È un altro biglietto bruciacchiato sui bordi, come l’altro: Ora al Nohoch Mul. Sali in cima e siediti.
Sì, lo voglio fare.
Sulla mia mappa il Nohoch Mul è indicato a circa un chilometro e mezzo sulla sacbé bianca. Quarantadue metri di altezza, una delle poche piramidi Maya che si possano ancora scalare.

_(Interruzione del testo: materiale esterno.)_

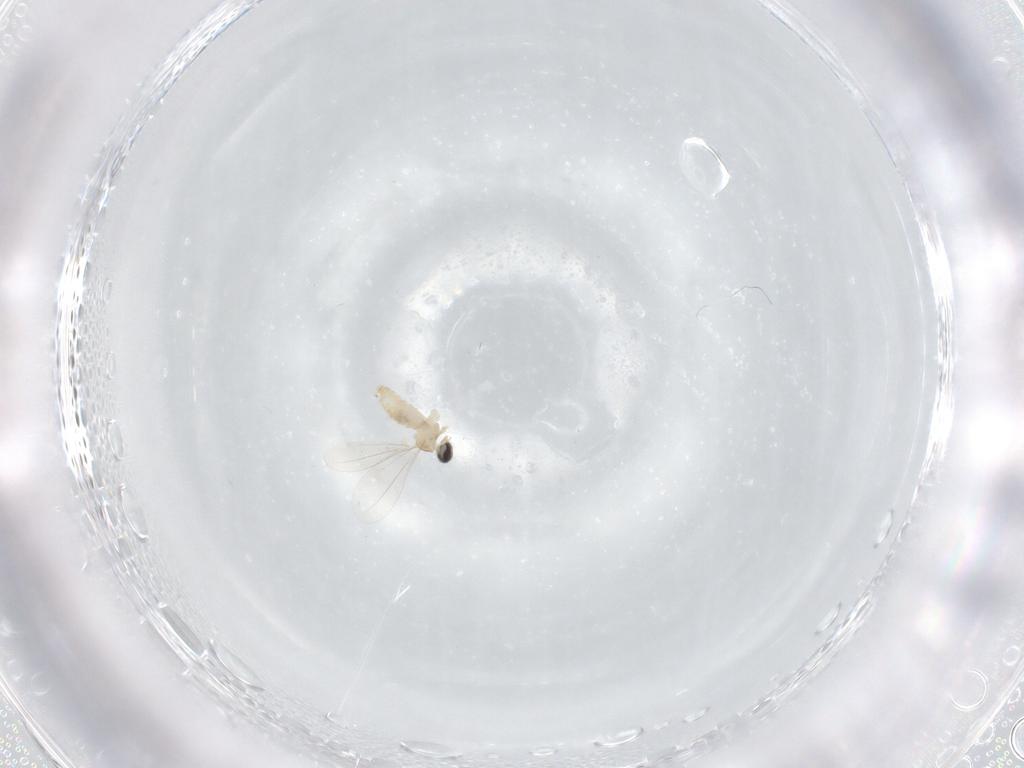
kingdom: Animalia
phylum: Arthropoda
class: Insecta
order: Diptera
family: Cecidomyiidae
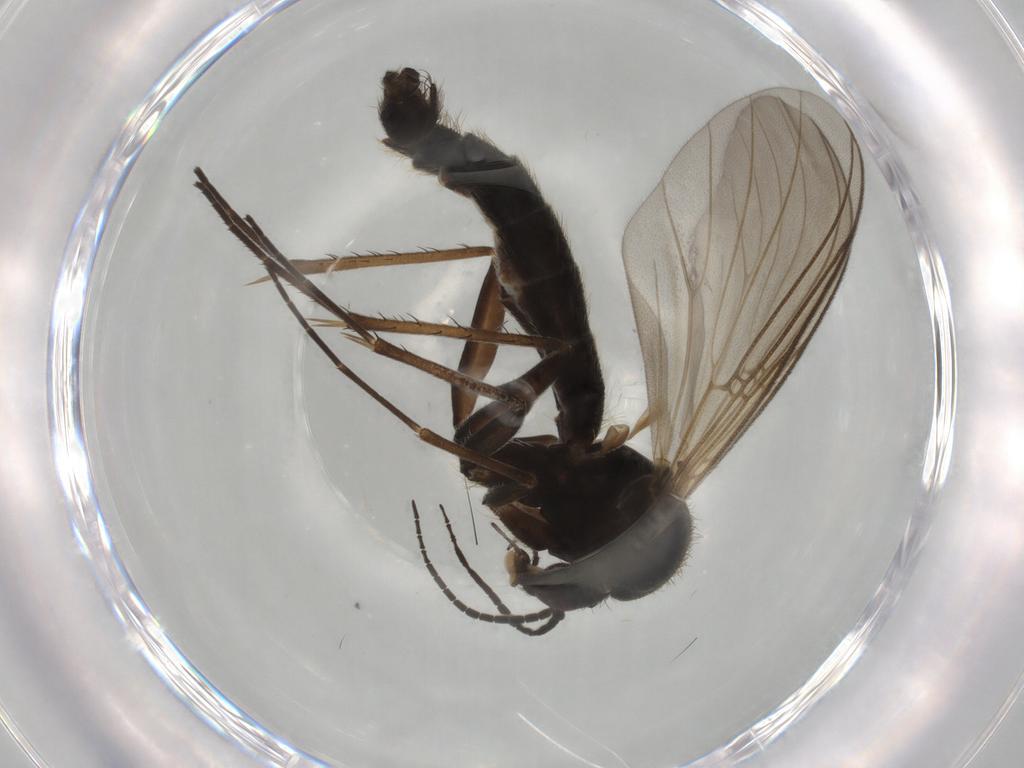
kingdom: Animalia
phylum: Arthropoda
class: Insecta
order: Diptera
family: Mycetophilidae
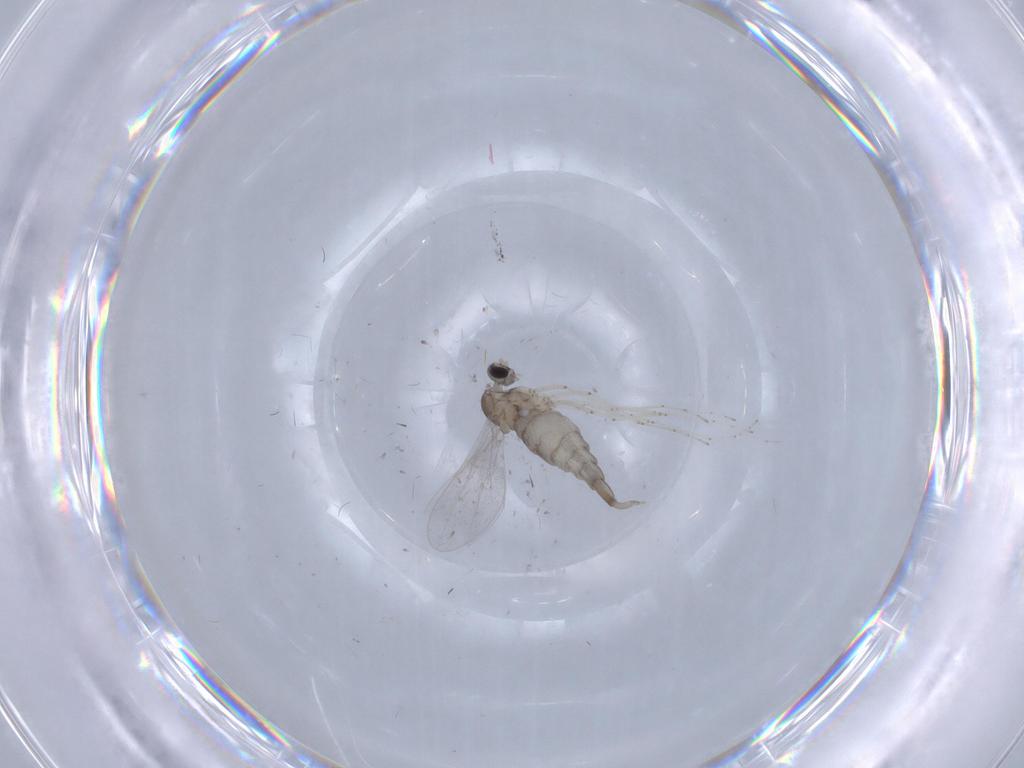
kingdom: Animalia
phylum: Arthropoda
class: Insecta
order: Diptera
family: Cecidomyiidae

Mi guardo i piedi nudi nelle ciabattine sottili e allora torno indietro e decido di noleggiare quella bici. Quando ripasso davanti alla Iglesia, mi fermo un attimo per ricontrollare le indicazioni e mi avvio per la strada immersa fra gli alberi. È la strada giusta.
Mi chiedo soltanto, “questa strada ha un cuore?”[1]
Oggi questa domanda ha un senso per me.
E anche se mi trovo qui per eseguire gli ordini di uno sconosciuto, sento che è giusto così.
Pedalo fra gli alberi del bene e del male.
– Non toccarli! – ha ammonito, la guida, – crescono insieme intrecciati, uno produce una resina urticante e, l’altro, un siero che la guarisce, tu non toccarli!  
Pedalo sulla strada ricoperta di stucco bianco che forse, duemila anni fa, serviva a renderla più visibile durante la notte, e alla fine arrivo alla piramide.
Non è maestosa come l’avevo immaginata, e sembra che il tempo la stia sgretolando. Al centro della piramide c’è una scala che arriva fino in cima e in mezzo corre una corda per aiutare nella salita.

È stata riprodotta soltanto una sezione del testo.